The two 350-foot-long tunnel boring machines (TBMs) each tunneled 8,500 feet to construct two Central Subway tunnels, which will allow the T Third Line trains to travel quickly beneath SoMa, Union Square and Chinatown when the Central Subway opens in 2019, cutting travel times by more than half along the busy corridor.
"The Central Subway project invests in building a much-needed world-class 21st century transportation system for our world-class city," said San Francisco Mayor Edwin Lee. "The significance of the Central Subway tunneling work completed today cannot be overstated. Today we move forward on executing our city's vision of a reliable, modern public transportation system that better connects and better serves our residents, visitors and businesses."
The 750-ton, identical TBMs are named "Mom Chung" after Dr. Margaret "Mom" Chung, the country's first female Chinese-American physician and a surrogate mother to thousands of veterans in World War II and "Big Alma" after 19th century San Francisco philanthropist and socialite "Big Alma" de Bretteville Spreckels. Mom Chung launched in June 2013 and Big Alma followed in November 2013, traveling beneath 4th Street, Stockton Street and Columbus Avenue to excavate and construct San Francisco's first new subway tunnel in more than 30 years.

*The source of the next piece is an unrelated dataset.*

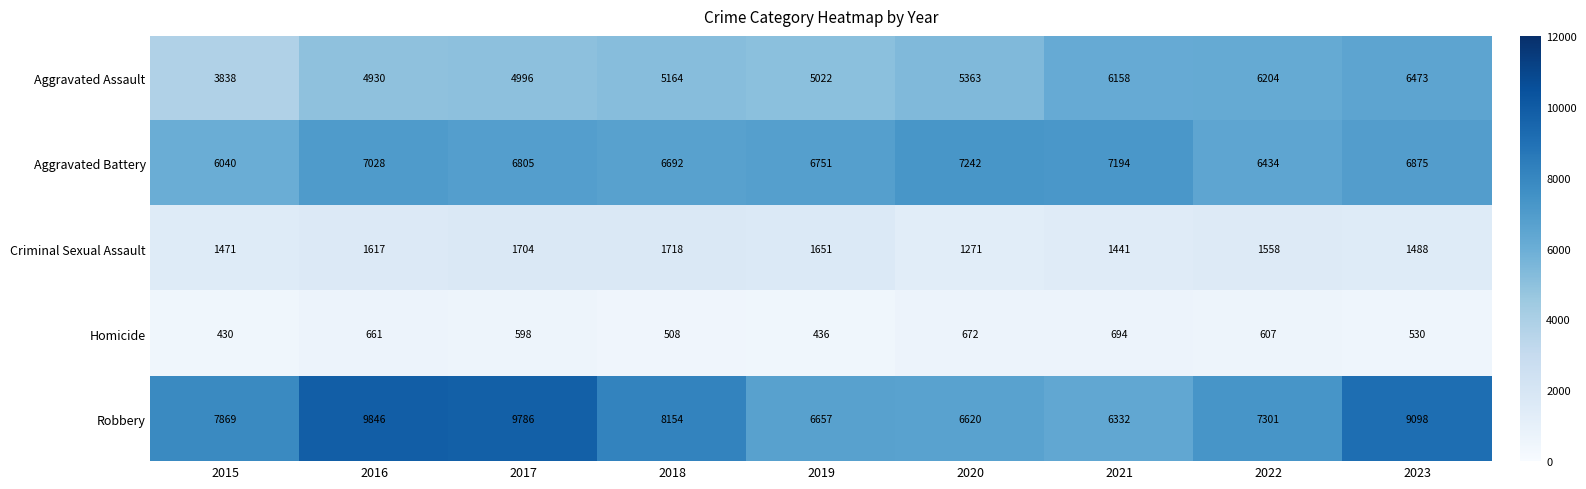

What is the difference between the maximum and second lowest values in the Criminal Sexual Assault series?

277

The TBMs excavated and constructed the Central Subway's 1.5 mile-long tunnels at an average pace of 40 feet per day and will be retrieved in North Beach at the site of the former Pagoda Palace Theatre on Powell Street. Over the next few months, both Big Alma and Mom Chung will be dismantled and removed from the tunnels to be reused in tunneling efforts in other cities around the world.
Three subway stations will be built along the route the TBMs followed including the Chinatown Station, the Union Square/Market Street Station and the Yerba Buena/Moscone Station. In addition, the project includes a surface-level station at 4th and Brannan streets.